Now what I’ve shown you in terms of the efficacy or—or positive effects has really just been PSA and we—we just analyzed our—our decade of experience with radio-immunotherapy and this is the overall—this was presented by one of my research fellows 2 weeks ago. However, I do believe that this does mean that we are doing good for some of our patients. I know that talking to patients in clinic, they—they feel better; their pain goes away.
One important note to make is that we—we know from preclinical studies that—that J591 has no direct expression on PSMA expression or secretion and in analyzing our decade of—of data, PSA declines are associated with the survival benefits when we compare those that have had PSA declines without PSA declines. Other efficacies that we’ve seen is CTC count changes; it will show you in the slide, and all of the patients that have had [inaudible] that we’ve seen responses in they all have PSA drops as well.

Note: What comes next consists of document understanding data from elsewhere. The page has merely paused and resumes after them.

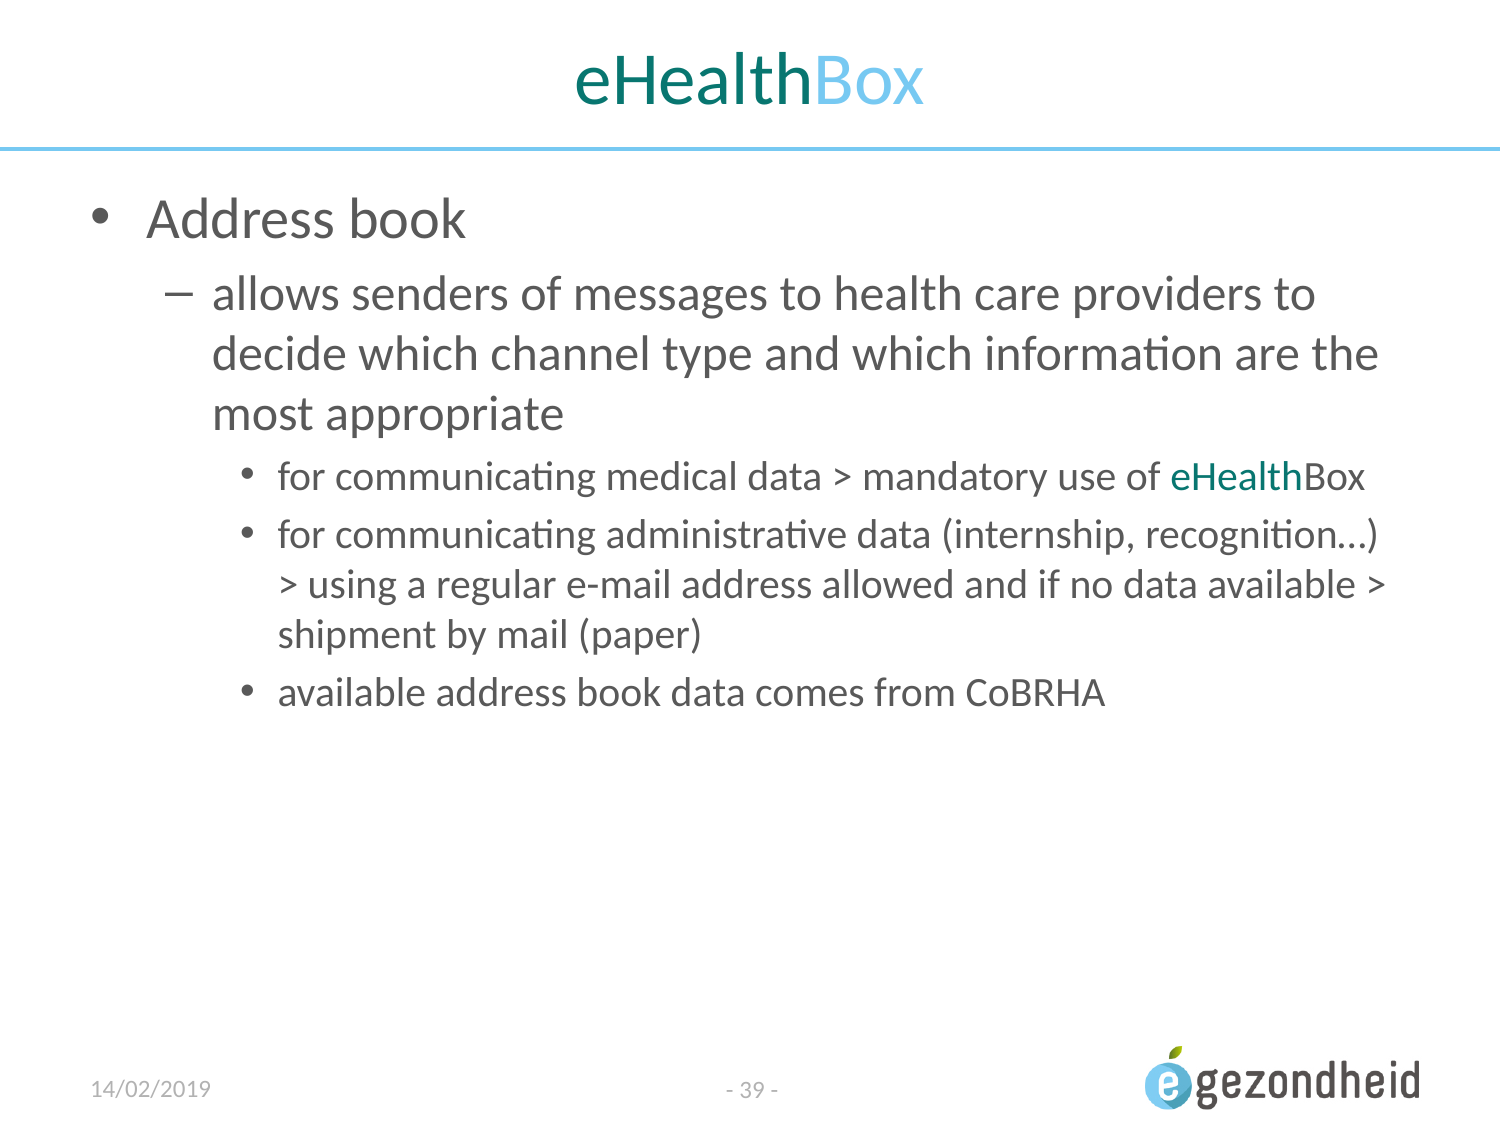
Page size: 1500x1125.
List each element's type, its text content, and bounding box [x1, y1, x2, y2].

picture [1116, 1037, 1447, 1125]
list Address book allows senders of messages to health care providers to decide which channel type and which information are the most appropriate for communicating medical data > mandatory use of eHealthBox for communicating administrative data (internship, recognition…) > using a regular e-mail address allowed and if no data available > shipment by mail (paper) available address book data comes from CoBRHA [75, 172, 1425, 1035]
title eHealthBox [0, 0, 1500, 149]
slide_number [75, 1057, 425, 1118]
slide_number - 39 - [577, 1058, 928, 1119]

This is a slide that shows just in the more recent era we’ve been looking at changes in CTC counts and this is a slide that illustrates some of those patients. This is a particular slide of a patient that prior to J591 had a rapidly rising PSA, pretty quick nodal growth, had a single dose of radio-immunotherapy, and then 12 weeks later had nice—nice imaging.

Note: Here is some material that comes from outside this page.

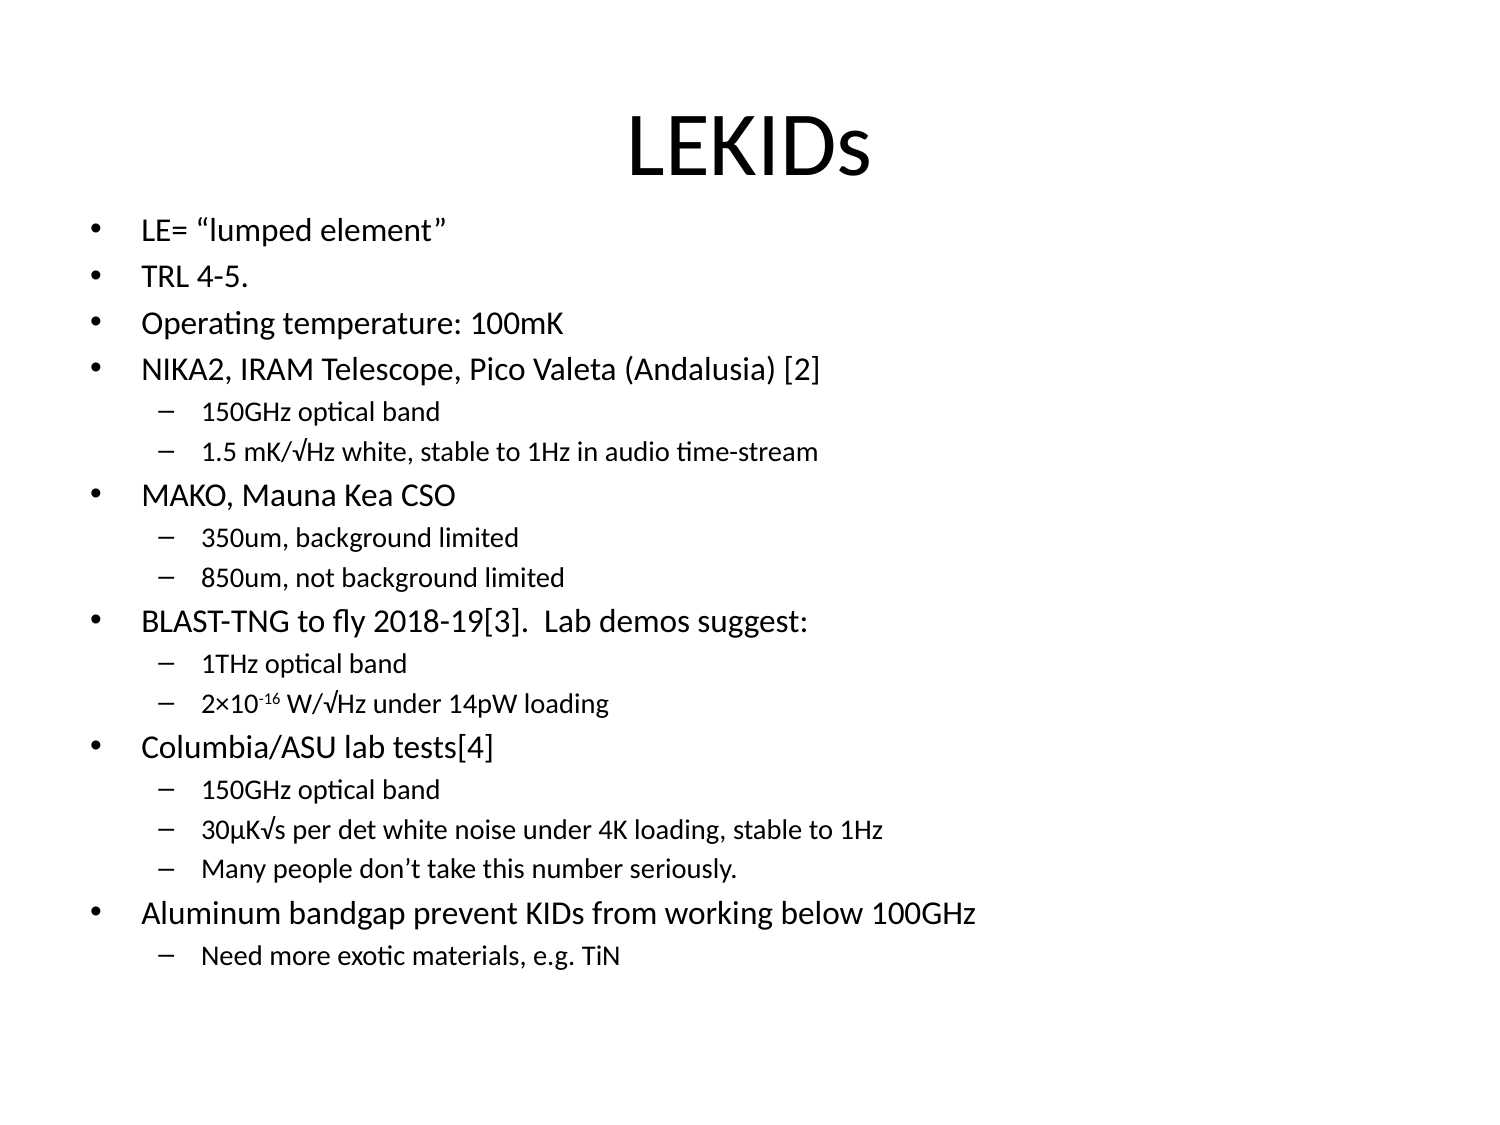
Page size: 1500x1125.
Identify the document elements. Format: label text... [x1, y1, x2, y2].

title LEKIDs [75, 45, 1425, 200]
list LE= “lumped element” TRL 4-5. Operating temperature: 100mK NIKA2, IRAM Telescope, Pico Valeta (Andalusia) [2] 150GHz optical band 1.5 mK/√Hz white, stable to 1Hz in audio time-stream MAKO, Mauna Kea CSO 350um, background limited 850um, not background limited BLAST-TNG to fly 2018-19[3]. Lab demos suggest: 1THz optical band 2×10-16 W/√Hz under 14pW loading Columbia/ASU lab tests[4] 150GHz optical band 30μK√s per det white noise under 4K loading, stable to 1Hz Many people don’t take this number seriously. Aluminum bandgap prevent KIDs from working below 100GHz Need more exotic materials, e.g. TiN [75, 200, 1425, 989]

As we’d expect those that overall—those that got yttrium 90 had more radiographic responses than with lutetium 177 and I will get to that. So this again will—will speak to one of the questions that have been answered. All of the studies to date have been in metastatic castration-resistant prostate cancer, but what we’d really like to do is move into those with micro-metastatic disease. So what we’ve done is to move forward in a—in a DoD-sponsored study in castrate rising PSA. I’m going to skip forward a little bit as I’m talking about this.
As I mentioned, yttrium 90 has a fairly long pathway so it is good for a bulk of the disease but might have more toxicity whereas what we really want to go over is smaller disease with lutetium 177. And this is an example of micro-metastatic disease that happens to be there in a bone marrow biopsy; this is a disease that’s too small to be seen on any scans but might make PSA. We know that for those men who have a rising PSA after surgery we can give radiation therapy to a subset of them, and some of them are cured. However, unfortunately the majority of them their PSA eventually rises, and that’s because of micro-metastatic disease outside of the pelvis.
So we’re taking this forward. We have a randomized trial in men with a rising PSA despite medical or surgical castration despite Lupron and men in a randomized trial 2 to 1 get radiolabeled J591 with lutetium 177 versus our control arm. And we’re looking to delay or prevent what we consider much more powerful than just PSA and that’s the onset of metastatic disease. We have a number of other secondary end points. This trial is open through limited size within the CTSA consortium and hopefully will open soon through the DoD consortium with the—the PI within the consortium, Mark [Styde].
So in—in summary, over this decade, I would submit that we have demonstrated safety and efficacy with radiolabeled J591. We’re moving forward with biomarkers and improving the therapeutic profile but—but really this—this decade of work has—has led to what we hope is really the biggest bang for the—for the buck from—from the DoD and from other funding agencies that we’d like to be able to use this technology to prevent or at least delay metastatic disease. And I’d just like to—.